Source text
Segment Open

The Information - James Gleick [142]
Even before the exact answer was reached, Crick crystallized its fundamental principles in a statement that he called (and is called to this day) the Central Dogma. It is a hypothesis about the direction of evolution and the origin of life; it is provable in terms of Shannon entropy in the possible chemical alphabets:
Once “information” has passed into protein it cannot get out again. In more detail, the transfer of information from nucleic acid to nucleic acid, or from nucleic acid to protein may be possible, but transfer from protein to protein, or from protein to nucleic acid is impossible. Information means here the precise determination of sequence.♦
The genetic message is independent and impenetrable: no information from events outside can change it.
Information had never been writ so small. Here is scripture at angstrom scale, published where no one can see, the Book of Life in the eye of a needle.
Omne vivum ex ovo. “The complete description of the organism is already written in the egg,”♦ said Sydney Brenner to Horace Freeland Judson, molecular biology’s great chronicler, at Cambridge in the winter of 1971. “Inside every animal there is an internal description of that animal.… What is going to be difficult is the immense amount of detail that will have to be subsumed. The most economical language of description is the molecular, genetic description that is already there. We do not yet know, in that language, what the names are. What does the organism name to itself? We cannot say that an organism has, for example, a name for a finger. There’s no guarantee that in making a hand, the explanation can be couched in the terms we use for making a glove.”
Brenner was in a thoughtful mood, drinking sherry before dinner at King’s College. When he began working with Crick, less than two decades before, molecular biology did not even have a name. Two decades later, in the 1990s, scientists worldwide would undertake the mapping of the entire human genome: perhaps 20,000 genes, 3 billion base pairs. What was the most fundamental change? It was a shift of the frame, from energy and matter to information.
“All of biochemistry up to the fifties was concerned with where you get the energy and the materials for cell function,” Brenner said. “Biochemists only thought about the flux of energy and the flow of matter. Molecular biologists started to talk about the flux of information. Looking back, one can see that the double helix brought the realization that information in biological systems could be studied in much the same way as energy and matter.…
“Look,” he told Judson, “let me give you an example. If you went to a biologist twenty years ago and asked him, How do you make a protein, he would have said, Well, that’s a horrible problem, I don’t know … but the important question is where do you get the energy to make the peptide bond. Whereas the molecular biologist would have said, That’s not the problem, the important problem is where do you get the instructions to assemble the sequence of amino acids, and to hell with the energy; the energy will look after itself.”
By this time, the technical jargon of biologists included the words alphabet, library, editing, proofreading, transcription, translation, nonsense, synonym, and redundancy. Genetics and DNA had drawn the attention not just of cryptographers but of classical linguists. Certain proteins, capable of flipping from one relatively stable state to another, were found to act as relays, accepting ciphered commands and passing them to their neighbors—switching stations in three-dimensional communications networks.

Segment Closed

Listed records
Segment Open

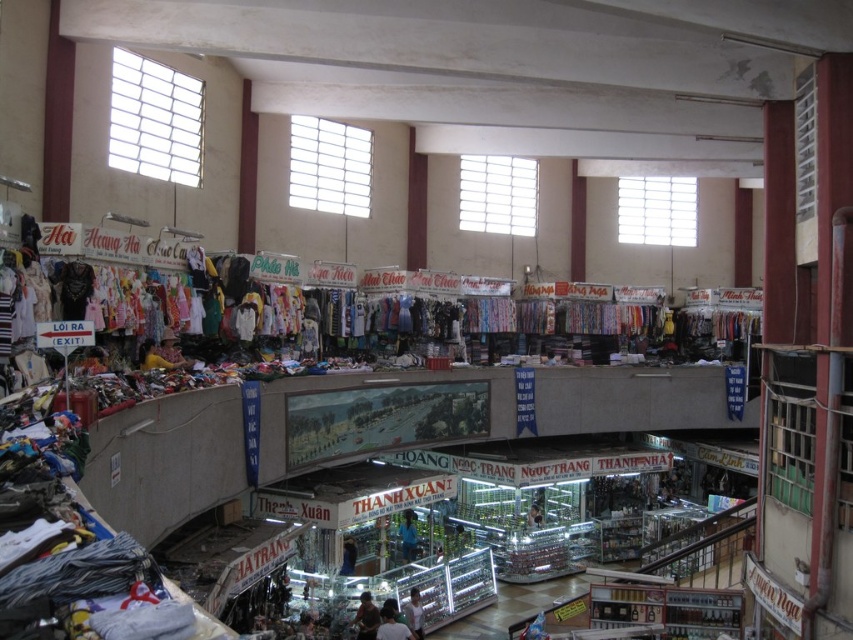
Question: Considering the relative positions of dark blue fabric at center and light brown leather jacket at center in the image provided, where is dark blue fabric at center located with respect to light brown leather jacket at center?

Choices:
 (A) below
 (B) above

Answer: (B)

Question: Among these objects, which one is farthest from the camera?

Choices:
 (A) light brown leather jacket at center
 (B) white fabric person at center
 (C) light brown fabric shirt at lower center

Answer: (A)

Question: Can you confirm if light brown fabric shirt at lower center is positioned below white fabric person at center?

Choices:
 (A) yes
 (B) no

Answer: (B)

Question: Can you confirm if white fabric person at center is bigger than light brown leather jacket at center?

Choices:
 (A) no
 (B) yes

Answer: (B)

Question: Estimate the real-world distances between objects in this image. Which object is closer to the dark blue fabric at center?

Choices:
 (A) light brown fabric shirt at lower center
 (B) light brown leather jacket at center

Answer: (A)

Question: Which object is farther from the camera taking this photo?

Choices:
 (A) white fabric person at center
 (B) light brown fabric shirt at lower center
 (C) blue fabric shirt at center

Answer: (C)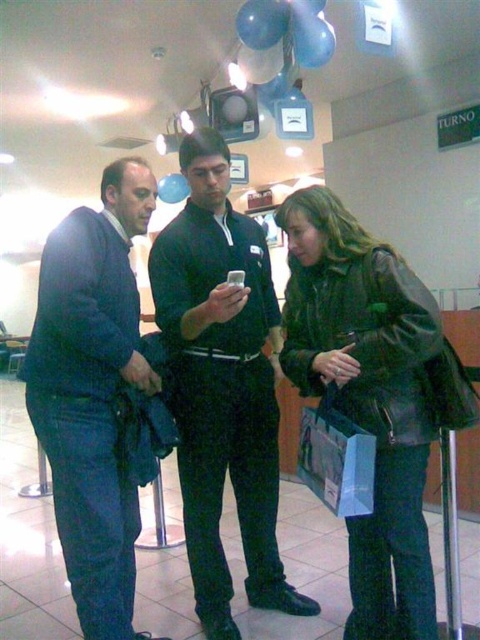
Question: Can you confirm if leather jacket at lower right is positioned above dark blue jeans at center?

Choices:
 (A) no
 (B) yes

Answer: (A)

Question: Estimate the real-world distances between objects in this image. Which object is closer to the leather jacket at lower right?

Choices:
 (A) dark blue jeans at center
 (B) black smooth shirt at center

Answer: (B)

Question: Is leather jacket at lower right further to camera compared to dark blue jeans at center?

Choices:
 (A) yes
 (B) no

Answer: (B)

Question: Which of the following is the farthest from the observer?

Choices:
 (A) (132, 173)
 (B) (241, 515)
 (C) (361, 244)

Answer: (B)

Question: Which object is positioned farthest from the leather jacket at lower right?

Choices:
 (A) dark blue jeans at center
 (B) black smooth shirt at center

Answer: (A)

Question: Is black smooth shirt at center positioned behind leather jacket at lower right?

Choices:
 (A) yes
 (B) no

Answer: (A)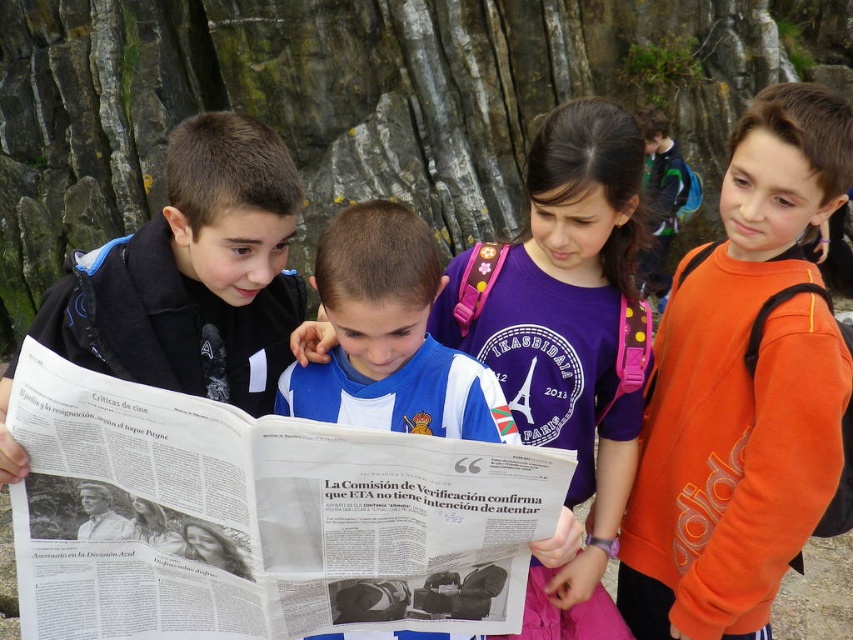
Is white paper at center taller than blue jersey at center?

Incorrect, white paper at center's height is not larger of blue jersey at center's.

Locate an element on the screen. The width and height of the screenshot is (853, 640). white paper at center is located at coordinates (258, 518).

You are a GUI agent. You are given a task and a screenshot of the screen. Output one action in this format:
    pyautogui.click(x=<x>, y=<y>)
    Task: Click on the white paper at center
    
    Given the screenshot: What is the action you would take?
    pyautogui.click(x=258, y=518)

Who is more distant from viewer, (273,563) or (717,285)?

The point (717,285) is more distant.

Which is above, white paper at center or orange fleece sweatshirt at right?

orange fleece sweatshirt at right is higher up.

The height and width of the screenshot is (640, 853). I want to click on white paper at center, so (x=258, y=518).

Who is more distant from viewer, (737, 371) or (105, 266)?

The point (737, 371) is more distant.

Measure the distance between orange fleece sweatshirt at right and matte black jacket at center.

They are 35.07 feet apart.

Between point (759, 144) and point (235, 116), which one is positioned behind?

The point (759, 144) is behind.

Where is `orange fleece sweatshirt at right`? orange fleece sweatshirt at right is located at coordinates (741, 388).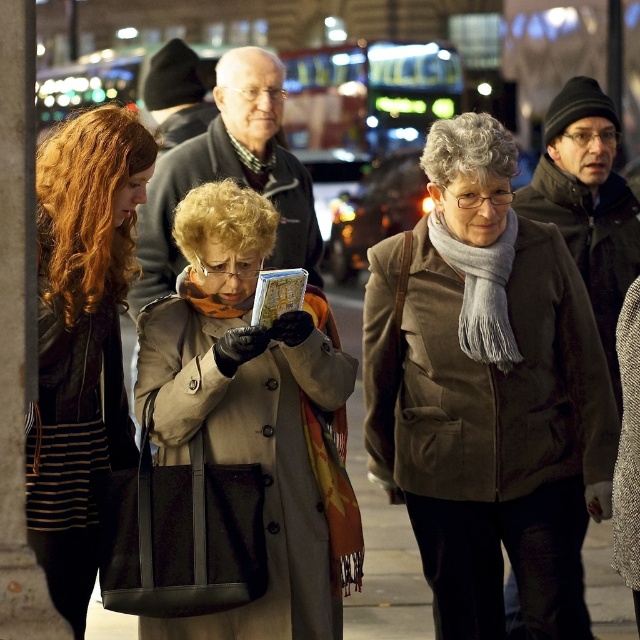
You are a photographer aiming to capture a clear shot of both the beige woolen coat at center and the matte black jacket at left. Since you want to ensure both are in focus, which one should you focus on first to account for their positions?

You should focus on the beige woolen coat at center first because it is closer to you than the matte black jacket at left, so adjusting focus from near to far will help both be in focus.

Consider the image. You are a photographer trying to capture the person in the beige coat and scarf holding a map in the urban night scene. The camera you are using has a limited field of view. Can you determine if the beige woolen coat at center is within the camera frame marked by the point at coordinates (x=260, y=454)?

The point at coordinates (x=260, y=454) marks the beige woolen coat at center, so yes, the beige woolen coat at center is within the camera frame marked by that point.

You are a photographer trying to capture a candid shot of the two people in the center of the image. The brown suede coat at center and the gray woolen wig at center are close to each other. Which one is positioned lower in the frame?

The brown suede coat at center is below the gray woolen wig at center, so it is positioned lower in the frame.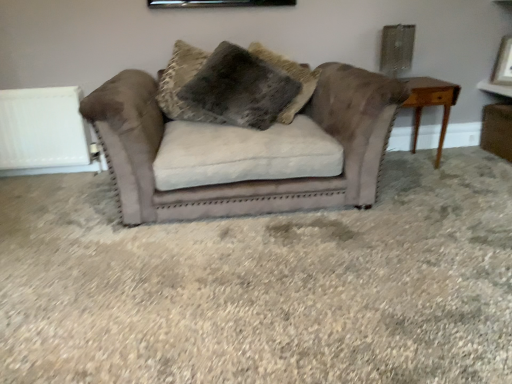
Find the location of a particular element. free region under light brown wooden table at right (from a real-world perspective) is located at coordinates (406, 167).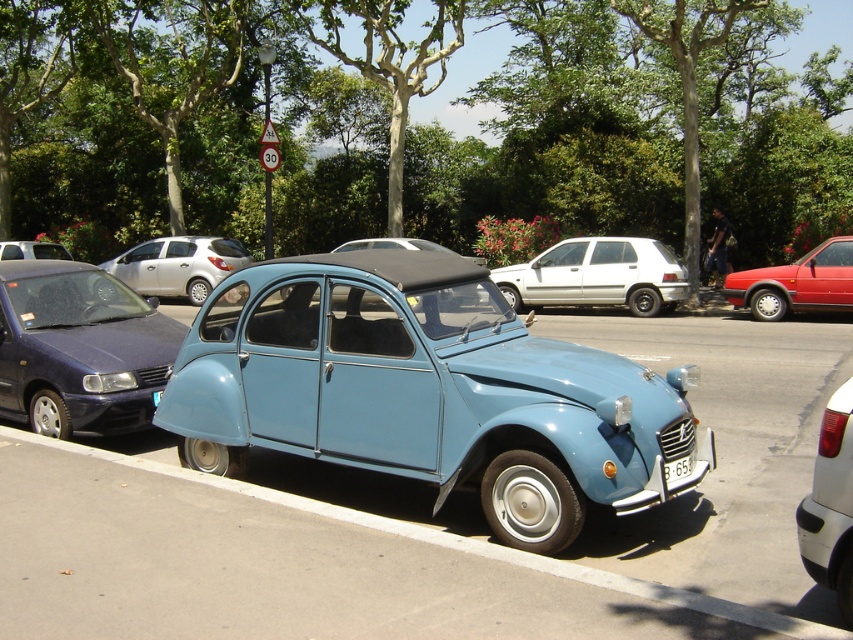
Is light blue metallic car at center to the right of matte black car at left from the viewer's perspective?

Yes, light blue metallic car at center is to the right of matte black car at left.

Identify the location of light blue metallic car at center. (426, 392).

Find the location of a particular element. The width and height of the screenshot is (853, 640). light blue metallic car at center is located at coordinates (426, 392).

Who is positioned more to the right, white glossy tail light at lower right or white plastic license plate at lower center?

white glossy tail light at lower right

Which is below, white glossy tail light at lower right or white plastic license plate at lower center?

Positioned lower is white plastic license plate at lower center.

Who is more forward, (816, 461) or (677, 461)?

Point (816, 461) is more forward.

In order to click on white glossy tail light at lower right in this screenshot , I will do `click(830, 502)`.

Between matte black car at left and white plastic license plate at lower center, which one has more height?

With more height is matte black car at left.

Is point (22, 252) less distant than point (685, 460)?

No.

Locate an element on the screen. This screenshot has width=853, height=640. matte black car at left is located at coordinates (32, 250).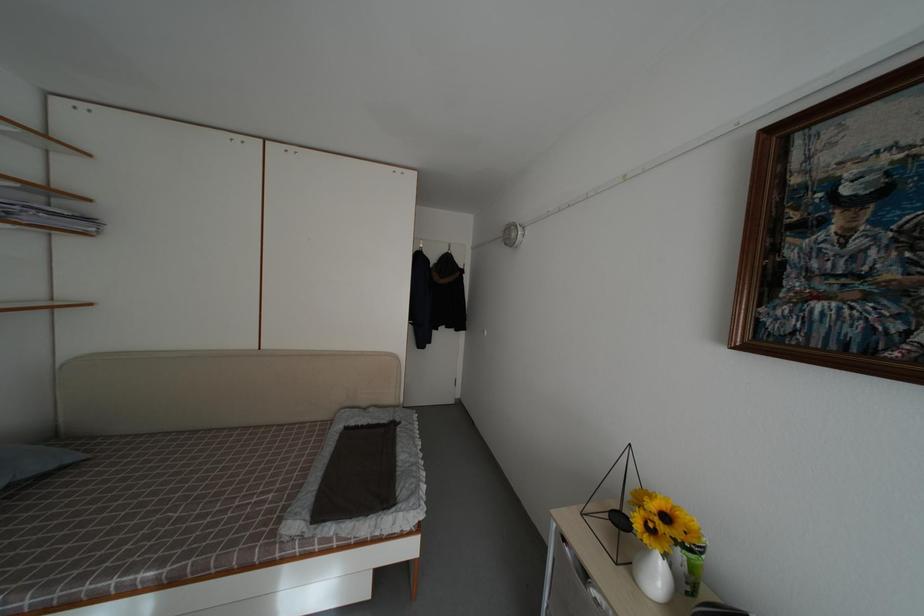
Where would you lift the black wire sculpture? Please return your answer as a coordinate pair (x, y).

(613, 509)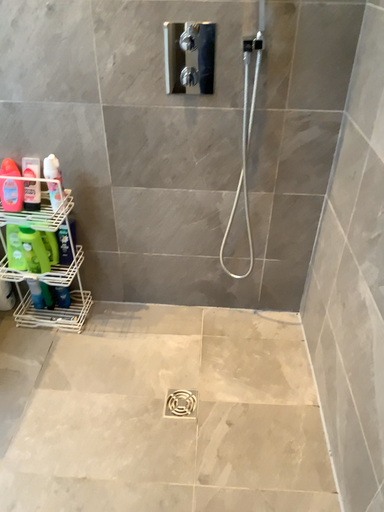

Segment Closed

Exercise
Please summarize the excerpt from The Information in three sentences.

Response
Crick stated the Central Dogma: information can pass from nucleic acid to nucleic acid or to protein, but once it has passed into protein it cannot get out again. Talking with Horace Freeland Judson in 1971, Sydney Brenner said that the complete description of the organism is already written in the egg and that biochemists had thought only about the flux of energy and the flow of matter, while molecular biologists began to talk about the flux of information. By this time biologists' jargon included words such as alphabet, transcription, and translation, and genetics and DNA had drawn the attention of cryptographers and classical linguists.